Astronomers have detected polycyclic aromatic hydrocarbons (PAHs) in a galaxy observed as it was less than 1.5 billion years after the Big Bang, according to a new report (Nature 2023, DOI: 10.1038/s41586-023-05998-6). The findings demonstrate the James Webb Space Telescope’s (JWST) prowess for probing chemistry in deep time.
While earthbound chemists might find these complex organic molecules in soot or smog, astronomers seek out PAHs in space to guide them toward newborn stars. When stars first form, they blast out intense ultraviolet radiation. That UV light photoactivates PAHs that emit infrared (IR) radiation in turn. So when IR telescopes spot PAHs emissions, it’s likely because blazing young star lit them up, says Justin Spilker, an astrophysicist at Texas A&M University.
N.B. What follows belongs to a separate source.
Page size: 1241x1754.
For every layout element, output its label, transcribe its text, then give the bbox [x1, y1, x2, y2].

That’s what the Spitzer Space Telescope and othershave observed in nearby galaxies, but limited instrument sensitivity has prevented astronomers from glimpsing PAHs in our universe’s deep past, he says. With the promise of JWST’s next-generation IR spectrometers, Spilker and his colleagues saw an opportunity to test both the telescope’s ability to sniff out PAHs and PAHs’ suitability as proxies for star formation.
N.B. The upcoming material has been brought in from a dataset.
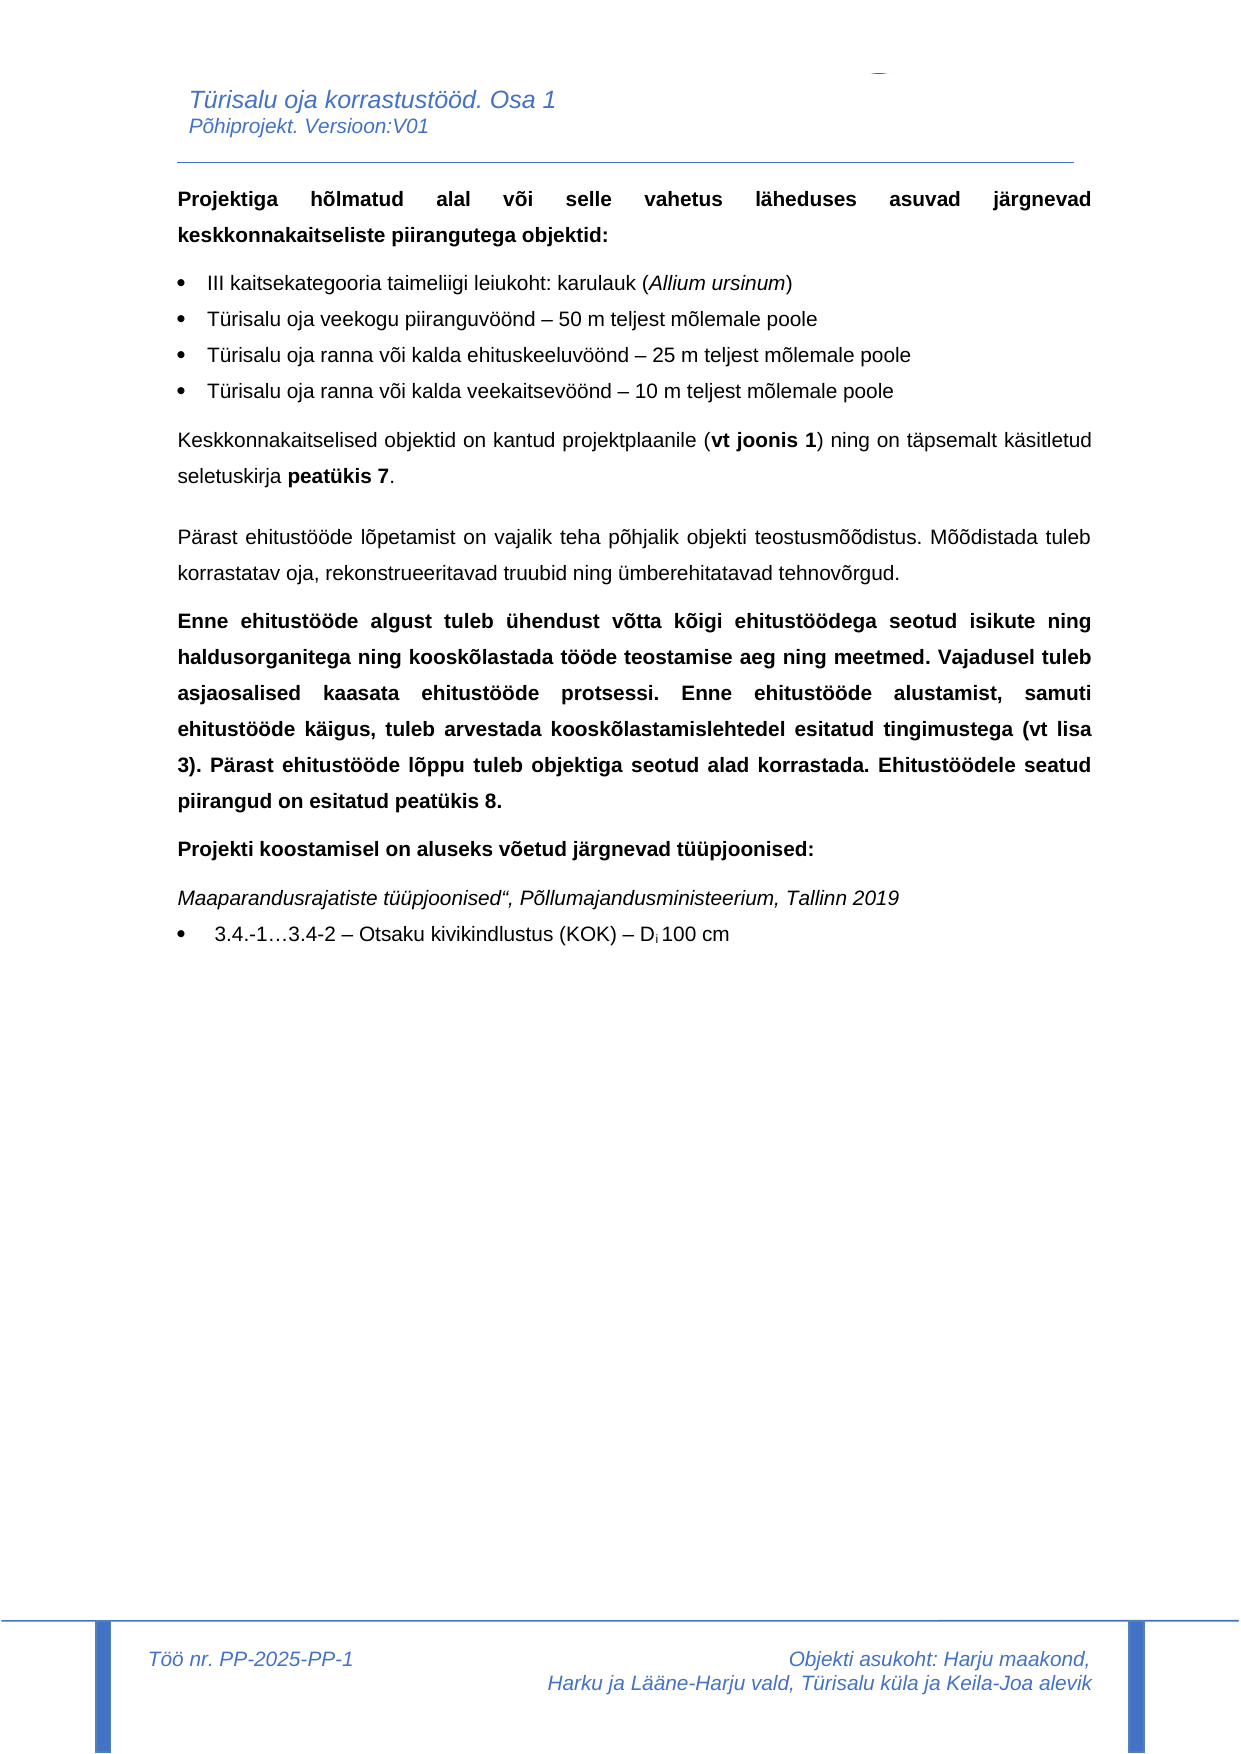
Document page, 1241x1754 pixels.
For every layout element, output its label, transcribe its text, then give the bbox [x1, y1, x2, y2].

To begin, Spilker and his colleagues trained JWST on a galaxy called SPT0418-47 that lies about 12 billion light years away. Viewed from Earth, this galaxy appears partially obscured by a second galaxy only 3 billion light years away. Called an Einstein ring (shown), this near-perfect galactic alignment allows the gravitational field of the nearer system to distort and magnify light from SPT0418-47 through an optical phenomenon called lensing. Thanks to this lensing, astronomers get a view of SPT0418-47 as it appeared when the universe was less than 1.5 billion years old. “The universe is basically a baby at that time,” Spilker says. Scientists previously identified regions of star formation in SPT0418-47, which is large compared to other galaxies in the infant universe, he says. Now the JWST Mid-Infrared Instrument (MIRI) has also detected diagnostic spectroscopic signatures of PAHs in the interstellar dust.
Spilker and his team were surprised to discover that the presence of PAHs in SPT0418-47 did not consistently overlap with known star formation activity. “We have a lot of regions where we have star formation, but don’t have any of these molecules. And it’s not really clear why that is yet,” Spilker says. This new mystery will require further investigation, he says. Now that his team has shown JWST is up to the task, Spilker hopes to look for PAHs even deeper in the past.
This is the furthest back in time that we’ve seen PAHs in space, says Alexander Tielens, an astrophysical chemist at Leiden University and the University of Maryland. Tielens, who was not involved in the study, is intrigued by the mismatch between PAHs signals and star formation activity in SPT0418-47 and agrees the observation warrants further investigation. He also points to new questions about PAHs themselves. “The origin of these molecules is not very clear,” Tielens says. “That you already have PAHs that early means that [the universe has] an efficient way of producing it.”
This story was updated on June 8, 2023 to correct an error in a reference to the galaxy SPT0418-47.